After a steady rise for much of 2013, market volatility picked up significantly in June, with broad weakness across most major market indices.  Through Monday, the S&P 500 declined 3.4% during the month (down almost 7% from its peak) and emerging markets, as measured by the MSCI Emerging Market index, is down 11% in June (and 19% from their peak).
The declines were not limited to traditional “risk” asset classes like equities. As interest rates have risen on concerns of the Federal Reserve “tapering“ its quantitative easing program sooner rather than later, the Barclays Aggregate Bond index fell 2.5% in June and is now down 3.4% in 2013.  Times like these create anxiety in even the most seasoned investors.  As we have articulated in prior communications, we have been expecting increased volatility and possible weakness for quite some time and have taken proactive steps over the past few months in an effort to dampen the impact to client portfolios.

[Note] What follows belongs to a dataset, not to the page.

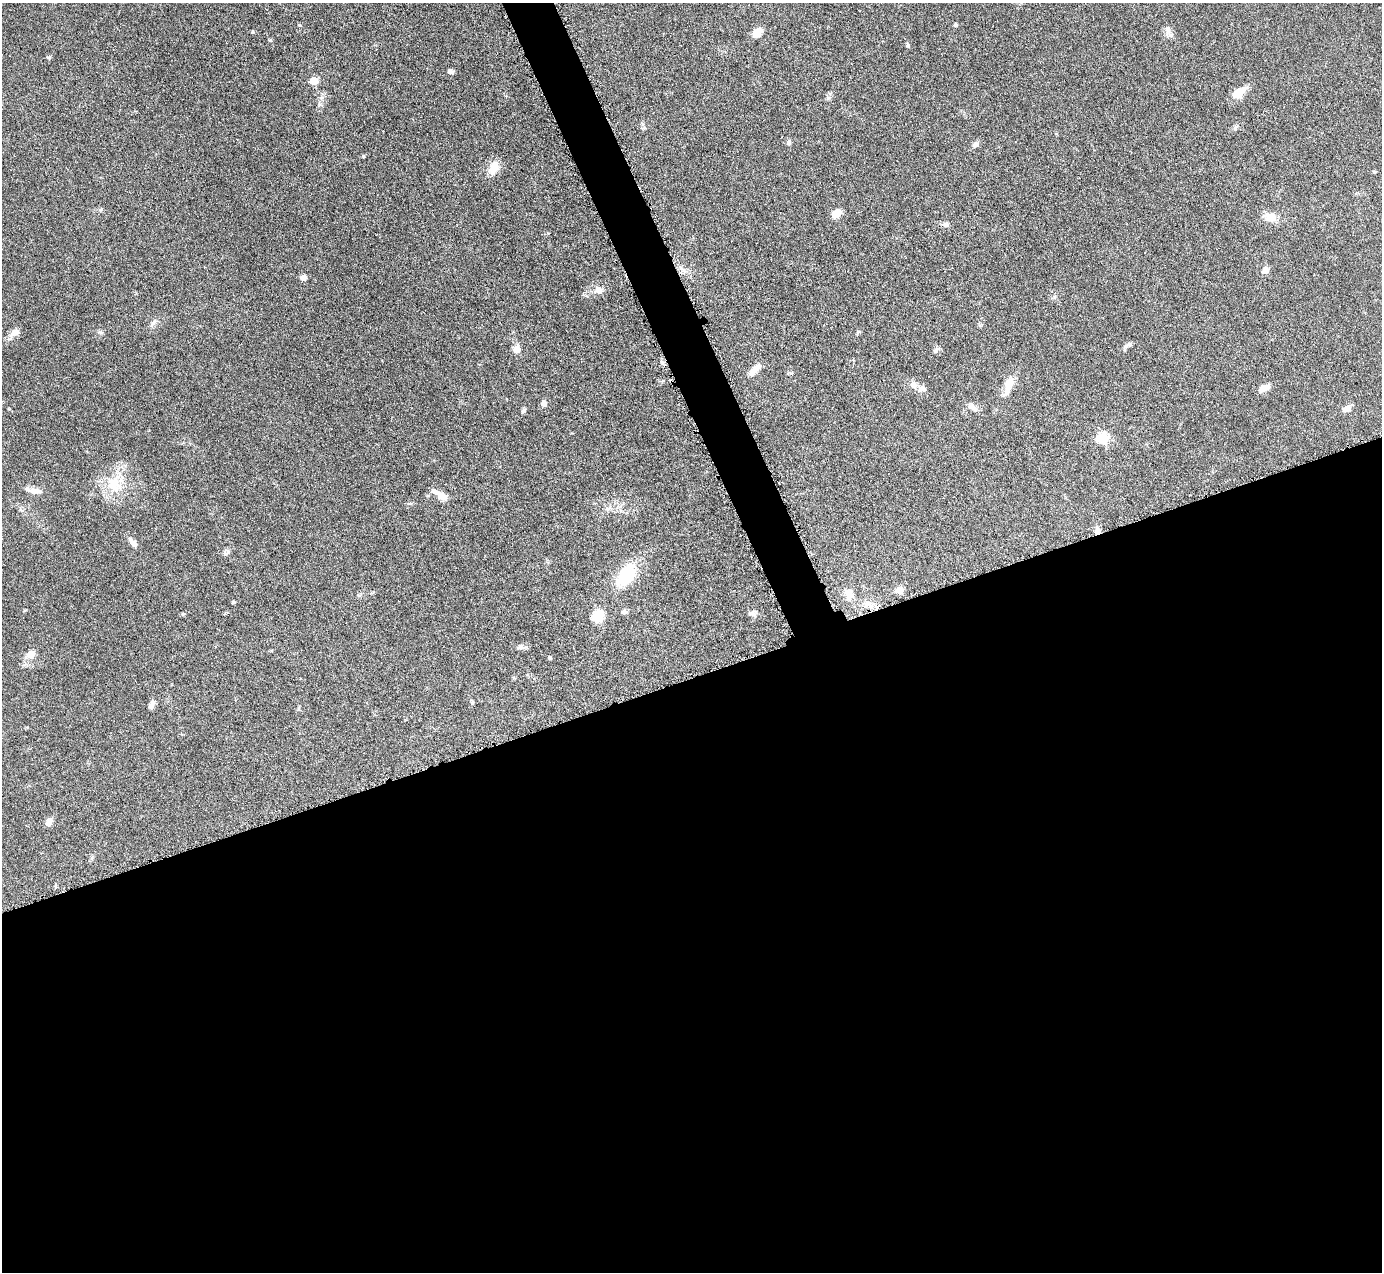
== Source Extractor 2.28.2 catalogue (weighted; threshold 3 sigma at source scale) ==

While downside volatility is never pleasant, we do expect risk markets (stocks and bonds) to operate outside the “norm” periodically.  Additionally, while uncomfortable, we believe that market weakness does create opportunities for attractive investments.

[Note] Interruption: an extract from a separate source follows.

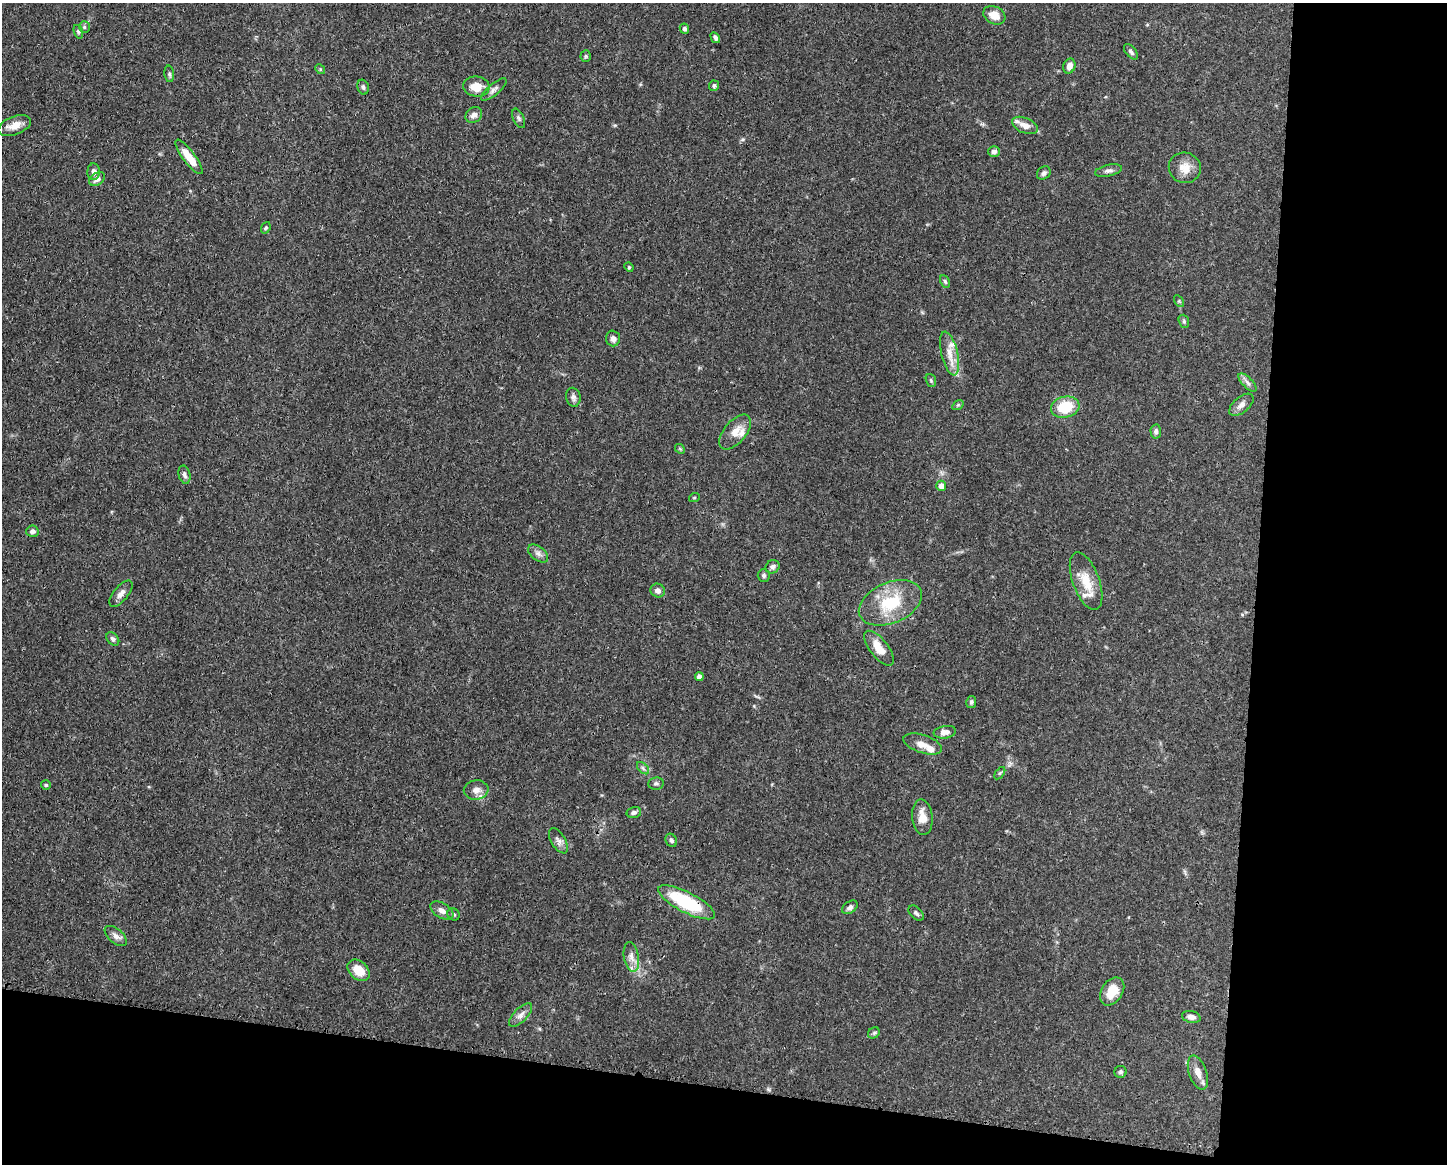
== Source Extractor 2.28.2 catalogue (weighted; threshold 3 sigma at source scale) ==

Even with the negative returns in the month of June, U.S. equity markets remain solidly positive year-to-date and continue to be the best performing asset class in the world.  Crestwood portfolios have benefited from this as our largest growth-oriented asset class exposure is in large cap U.S. equities.  Additionally, as markets rallied higher in the first part of the year, we actively reduced overweight exposures to stocks approaching our target valuations.  Now as markets pull back, we hope to have the opportunity to purchase high quality companies trading at more attractive valuations.

The more significant sell-off in emerging markets is the result of a convergence of negative factors including a stronger U.S. dollar, geopolitical tensions, a slowing Chinese economy, concerns over future central bank policies and a general retreat from riskier assets.  These risks are always amplified for this asset class and why emerging markets continue to be a more modest weight in client accounts, relative to U.S. equities and fixed income.  Today, many emerging markets trade at valuations near previous crisis troughs (i.e. 2008), which we believe amply represents the confluence of risks noted above.  While we anticipate emerging market investments to continue to be volatile, we believe that these economies will continue to be the primary engine of global growth in the years ahead and that they remain attractive investment opportunities.  As with many of our investments, we’ve emphasized dividend income within our emerging market exposure as this has historically offered stronger and smoother returns for long-term investors.

Perhaps the most dramatic movement this month was the sell-off in bonds and the corresponding rise in interest rates.  Significantly, the benchmark 10 year Treasury yield rose over 60% since early May, from about 1.6% to over 2.6%, as investors reacted to concerns of diminishing bond purchases from the Federal Reserve.  We’ve long articulated a view of higher future interest rates and over the past few years have focused on building shorter-duration portfolios to mitigate interest rate risks.  In addition to our short-term focused core U.S. bond portfolios, our investments in floating rate debt, mortgage bonds and emerging market bonds have enhanced opportunities for total return and helped keep the duration of client’s portfolio well below that of the broader bond benchmarks, lessening the sensitivity to rising rates.  While emerging market bonds have suffered recently on the strength of the U.S. dollar, we continue to believe in the investment opportunity and client bond portfolios have generally benefited by our diversification and positioning.

Despite the significant decline in gold prices to start the year, we continue to hold a relatively small position to hedge the risk of holding fiat currencies in an era of unprecedented money printing by central banks around the world.  Gold has traditionally struggled at interest rate inflection points but, with inflation percolating in many parts of the globe, we remain firm in our conviction that gold is a worthwhile investment longer term.

We have taken several actions over the past few quarters to protect client assets in what continues to be an extremely uncertain environment.  While cash is the only asset that offers complete protection when asset values decline, we believe the mix of assets in client accounts is the right mix not only to protect in times of volatility but also to provide appropriate exposure to the growing sectors of the global economy.  We remain vigilant on the exposures in client portfolios and are constantly evaluating alternatives that may help to further protect and grow client assets.